Problem to work on — Pictures stay out; everything else in the records below is copied exactly.

Input material —
^^^^
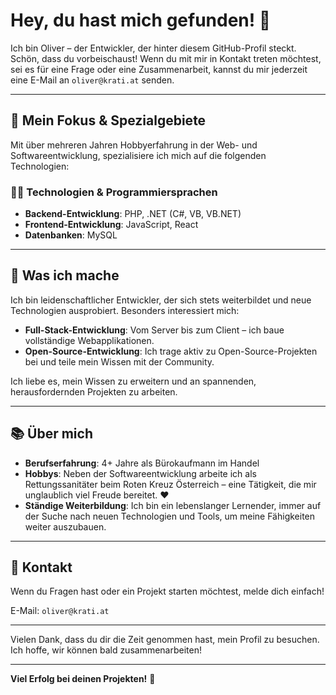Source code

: # Hey, du hast mich gefunden! 👋

Ich bin Oliver – der Entwickler, der hinter diesem GitHub-Profil steckt. Schön, dass du vorbeischaust! Wenn du mit mir in Kontakt treten möchtest, sei es für eine Frage oder eine Zusammenarbeit, kannst du mir jederzeit eine E-Mail an `oliver@krati.at` senden.

---

## 🌟 Mein Fokus & Spezialgebiete

Mit über mehreren Jahren Hobbyerfahrung in der Web- und Softwareentwicklung, spezialisiere ich mich auf die folgenden Technologien:

### 🧑‍💻 **Technologien & Programmiersprachen**

- **Backend-Entwicklung**: PHP, .NET (C#, VB, VB.NET)  
- **Frontend-Entwicklung**: JavaScript, React  
- **Datenbanken**: MySQL

---

## 🚀 Was ich mache

Ich bin leidenschaftlicher Entwickler, der sich stets weiterbildet und neue Technologien ausprobiert. Besonders interessiert mich:

- **Full-Stack-Entwicklung**: Vom Server bis zum Client – ich baue vollständige Webapplikationen.  
- **Open-Source-Entwicklung**: Ich trage aktiv zu Open-Source-Projekten bei und teile mein Wissen mit der Community.

Ich liebe es, mein Wissen zu erweitern und an spannenden, herausfordernden Projekten zu arbeiten.

---

## 📚 Über mich

- **Berufserfahrung**: 4+ Jahre als Bürokaufmann im Handel
- **Hobbys**: Neben der Softwareentwicklung arbeite ich als Rettungssanitäter beim Roten Kreuz Österreich – eine Tätigkeit, die mir unglaublich viel Freude bereitet. ❤️
- **Ständige Weiterbildung**: Ich bin ein lebenslanger Lernender, immer auf der Suche nach neuen Technologien und Tools, um meine Fähigkeiten weiter auszubauen.

---


## 📩 Kontakt

Wenn du Fragen hast oder ein Projekt starten möchtest, melde dich einfach!

E-Mail: `oliver@krati.at`

---

Vielen Dank, dass du dir die Zeit genommen hast, mein Profil zu besuchen. Ich hoffe, wir können bald zusammenarbeiten!

---

**Viel Erfolg bei deinen Projekten!** 🚀

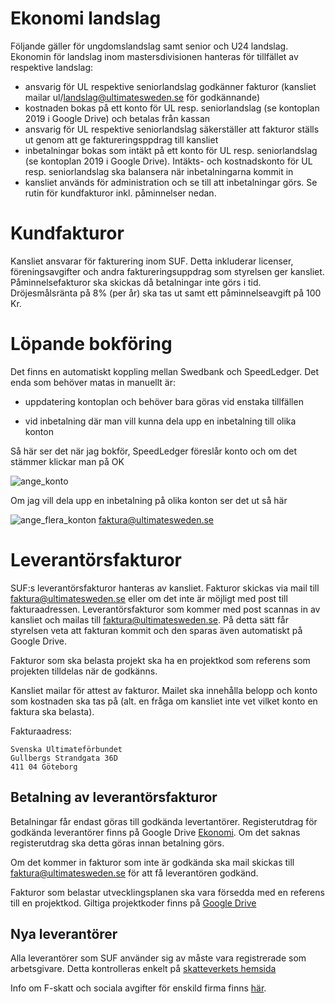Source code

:# Ekonomi landslag

Följande gäller för ungdomslandslag samt senior och U24 landslag. Ekonomin för landslag inom mastersdivisionen hanteras för tillfället av respektive landslag:

* ansvarig för UL respektive seniorlandslag godkänner fakturor (kansliet mailar ul/landslag@ultimatesweden.se för godkännande)
* kostnaden bokas på ett konto för UL resp. seniorlandslag (se kontoplan 2019 i Google Drive) och betalas från kassan
* ansvarig för UL respektive seniorlandslag säkerställer att fakturor ställs ut genom att ge faktureringsppdrag till kansliet
* inbetalningar bokas som intäkt på ett konto för UL resp. seniorlandslag (se kontoplan 2019 i Google Drive). Intäkts- och kostnadskonto för UL resp. seniorlandslag ska balansera när inbetalningarna kommit in
* kansliet används för administration och se till att inbetalningar görs. Se rutin för kundfakturor inkl. påminnelser nedan.

# Kundfakturor

Kansliet ansvarar för fakturering inom SUF. Detta inkluderar licenser, föreningsavgifter och andra faktureringsuppdrag som styrelsen ger kansliet. Påminnelsefakturor ska skickas då betalningar inte görs i tid. Dröjesmålsränta på 8% (per år) ska tas ut samt ett påminnelseavgift på 100 Kr.


# Löpande bokföring

Det finns en automatiskt koppling mellan Swedbank och SpeedLedger. Det enda som behöver matas in manuellt är:

* uppdatering kontoplan och behöver bara göras vid enstaka tillfällen

* vid inbetalning där man vill kunna dela upp en inbetalning till olika konton

Så här ser det när jag bokför, SpeedLedger föreslår konto och om det stämmer klickar man på OK

![ange_konto](./media/Ekonomi/ange_konto.png "ange_konto")



Om jag vill dela upp en inbetalning på olika konton ser det ut så här


![ange_flera_konton](./media/Ekonomi/ange_flera_konton.png "ange_flera_konton")
faktura@ultimatesweden.se

# Leverantörsfakturor 

SUF:s leverantörsfakturor hanteras av kansliet. Fakturor skickas via mail till 
faktura@ultimatesweden.se eller om det inte är möjligt med post till fakturaadressen. Leverantörsfakturor som kommer med post scannas in av kansliet och mailas till faktura@ultimatesweden.se. På detta sätt får styrelsen veta att fakturan kommit och den sparas även automatiskt på Google Drive. 

Fakturor som ska belasta projekt ska ha en projektkod som referens som projekten tilldelas när de godkänns. 

Kansliet mailar  för attest av fakturor. Mailet ska innehålla belopp och konto som kostnaden ska tas på (alt. en fråga om  kansliet inte vet vilket konto en faktura ska belasta).

Fakturaadress:

```
Svenska Ultimateförbundet
Gullbergs Strandgata 36D
411 04 Göteborg
```

## Betalning av leverantörsfakturor

Betalningar får endast göras till godkända levertantörer. Registerutdrag för godkända leverantörer finns på Google Drive [Ekonomi](https://drive.google.com/drive/folders/1rzow1bCGvufOQIUeFHirGzi2CB_YC1XM). Om det saknas registerutdrag ska detta göras innan betalning görs.

Om det kommer in fakturor som inte är godkända ska mail skickas till faktura@ultimatesweden.se för att få leverantören godkänd.

Fakturor som belastar utvecklingsplanen ska vara försedda med en referens till en projektkod. Giltiga projektkoder finns på [Google Drive](https://drive.google.com/drive/folders/0AP8_MerwYwMTUk9PVA)


## Nya leverantörer

Alla leverantörer som SUF använder sig av måste vara registrerade som arbetsgivare. Detta kontrolleras enkelt på [skatteverkets hemsida](https://www.skatteverket.se/privat/sjalvservice/allaetjanster/tjanster/hamtaforetagsinformation.4.3810a01c150939e893f3e69.html)

Info om F-skatt och sociala avgifter för enskild firma finns [här](https://www.skatteverket.se/foretagochorganisationer/sjalvservice/svarpavanligafragor/nystartadeforetag/foretagfskattfaq/jagharstartatettforetaghurbetalasminasocialavgifteromjagharfskatt.5.10010ec103545f243e8000709.html).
^^^^
Response below —
Source code

: # Hey, du hast mich gefunden! 👋

Ich bin Oliver – der Entwickler, der hinter diesem GitHub-Profil steckt. Schön, dass du vorbeischaust! Wenn du mit mir in Kontakt treten möchtest, sei es für eine Frage oder eine Zusammenarbeit, kannst du mir jederzeit eine E-Mail an `oliver@krati.at` senden.

---

## 🌟 Mein Fokus & Spezialgebiete

Mit über mehreren Jahren Hobbyerfahrung in der Web- und Softwareentwicklung, spezialisiere ich mich auf die folgenden Technologien:

### 🧑‍💻 **Technologien & Programmiersprachen**

- **Backend-Entwicklung**: PHP, .NET (C#, VB, VB.NET)  
- **Frontend-Entwicklung**: JavaScript, React  
- **Datenbanken**: MySQL

---

## 🚀 Was ich mache

Ich bin leidenschaftlicher Entwickler, der sich stets weiterbildet und neue Technologien ausprobiert. Besonders interessiert mich:

- **Full-Stack-Entwicklung**: Vom Server bis zum Client – ich baue vollständige Webapplikationen.  
- **Open-Source-Entwicklung**: Ich trage aktiv zu Open-Source-Projekten bei und teile mein Wissen mit der Community.

Ich liebe es, mein Wissen zu erweitern und an spannenden, herausfordernden Projekten zu arbeiten.

---

## 📚 Über mich

- **Berufserfahrung**: 4+ Jahre als Bürokaufmann im Handel
- **Hobbys**: Neben der Softwareentwicklung arbeite ich als Rettungssanitäter beim Roten Kreuz Österreich – eine Tätigkeit, die mir unglaublich viel Freude bereitet. ❤️
- **Ständige Weiterbildung**: Ich bin ein lebenslanger Lernender, immer auf der Suche nach neuen Technologien und Tools, um meine Fähigkeiten weiter auszubauen.

---


## 📩 Kontakt

Wenn du Fragen hast oder ein Projekt starten möchtest, melde dich einfach!

E-Mail: `oliver@krati.at`

---

Vielen Dank, dass du dir die Zeit genommen hast, mein Profil zu besuchen. Ich hoffe, wir können bald zusammenarbeiten!

---

**Viel Erfolg bei deinen Projekten!** 🚀

Source code

:# Ekonomi landslag

Följande gäller för ungdomslandslag samt senior och U24 landslag. Ekonomin för landslag inom mastersdivisionen hanteras för tillfället av respektive landslag:

* ansvarig för UL respektive seniorlandslag godkänner fakturor (kansliet mailar ul/landslag@ultimatesweden.se för godkännande)
* kostnaden bokas på ett konto för UL resp. seniorlandslag (se kontoplan 2019 i Google Drive) och betalas från kassan
* ansvarig för UL respektive seniorlandslag säkerställer att fakturor ställs ut genom att ge faktureringsppdrag till kansliet
* inbetalningar bokas som intäkt på ett konto för UL resp. seniorlandslag (se kontoplan 2019 i Google Drive). Intäkts- och kostnadskonto för UL resp. seniorlandslag ska balansera när inbetalningarna kommit in
* kansliet används för administration och se till att inbetalningar görs. Se rutin för kundfakturor inkl. påminnelser nedan.

# Kundfakturor

Kansliet ansvarar för fakturering inom SUF. Detta inkluderar licenser, föreningsavgifter och andra faktureringsuppdrag som styrelsen ger kansliet. Påminnelsefakturor ska skickas då betalningar inte görs i tid. Dröjesmålsränta på 8% (per år) ska tas ut samt ett påminnelseavgift på 100 Kr.


# Löpande bokföring

Det finns en automatiskt koppling mellan Swedbank och SpeedLedger. Det enda som behöver matas in manuellt är:

* uppdatering kontoplan och behöver bara göras vid enstaka tillfällen

* vid inbetalning där man vill kunna dela upp en inbetalning till olika konton

Så här ser det när jag bokför, SpeedLedger föreslår konto och om det stämmer klickar man på OK

![ange_konto](./media/Ekonomi/ange_konto.png "ange_konto")



Om jag vill dela upp en inbetalning på olika konton ser det ut så här


![ange_flera_konton](./media/Ekonomi/ange_flera_konton.png "ange_flera_konton")
faktura@ultimatesweden.se

# Leverantörsfakturor 

SUF:s leverantörsfakturor hanteras av kansliet. Fakturor skickas via mail till 
faktura@ultimatesweden.se eller om det inte är möjligt med post till fakturaadressen. Leverantörsfakturor som kommer med post scannas in av kansliet och mailas till faktura@ultimatesweden.se. På detta sätt får styrelsen veta att fakturan kommit och den sparas även automatiskt på Google Drive. 

Fakturor som ska belasta projekt ska ha en projektkod som referens som projekten tilldelas när de godkänns. 

Kansliet mailar  för attest av fakturor. Mailet ska innehålla belopp och konto som kostnaden ska tas på (alt. en fråga om  kansliet inte vet vilket konto en faktura ska belasta).

Fakturaadress:

```
Svenska Ultimateförbundet
Gullbergs Strandgata 36D
411 04 Göteborg
```

## Betalning av leverantörsfakturor

Betalningar får endast göras till godkända levertantörer. Registerutdrag för godkända leverantörer finns på Google Drive [Ekonomi](https://drive.google.com/drive/folders/1rzow1bCGvufOQIUeFHirGzi2CB_YC1XM). Om det saknas registerutdrag ska detta göras innan betalning görs.

Om det kommer in fakturor som inte är godkända ska mail skickas till faktura@ultimatesweden.se för att få leverantören godkänd.

Fakturor som belastar utvecklingsplanen ska vara försedda med en referens till en projektkod. Giltiga projektkoder finns på [Google Drive](https://drive.google.com/drive/folders/0AP8_MerwYwMTUk9PVA)


## Nya leverantörer

Alla leverantörer som SUF använder sig av måste vara registrerade som arbetsgivare. Detta kontrolleras enkelt på [skatteverkets hemsida](https://www.skatteverket.se/privat/sjalvservice/allaetjanster/tjanster/hamtaforetagsinformation.4.3810a01c150939e893f3e69.html)

Info om F-skatt och sociala avgifter för enskild firma finns [här](https://www.skatteverket.se/foretagochorganisationer/sjalvservice/svarpavanligafragor/nystartadeforetag/foretagfskattfaq/jagharstartatettforetaghurbetalasminasocialavgifteromjagharfskatt.5.10010ec103545f243e8000709.html).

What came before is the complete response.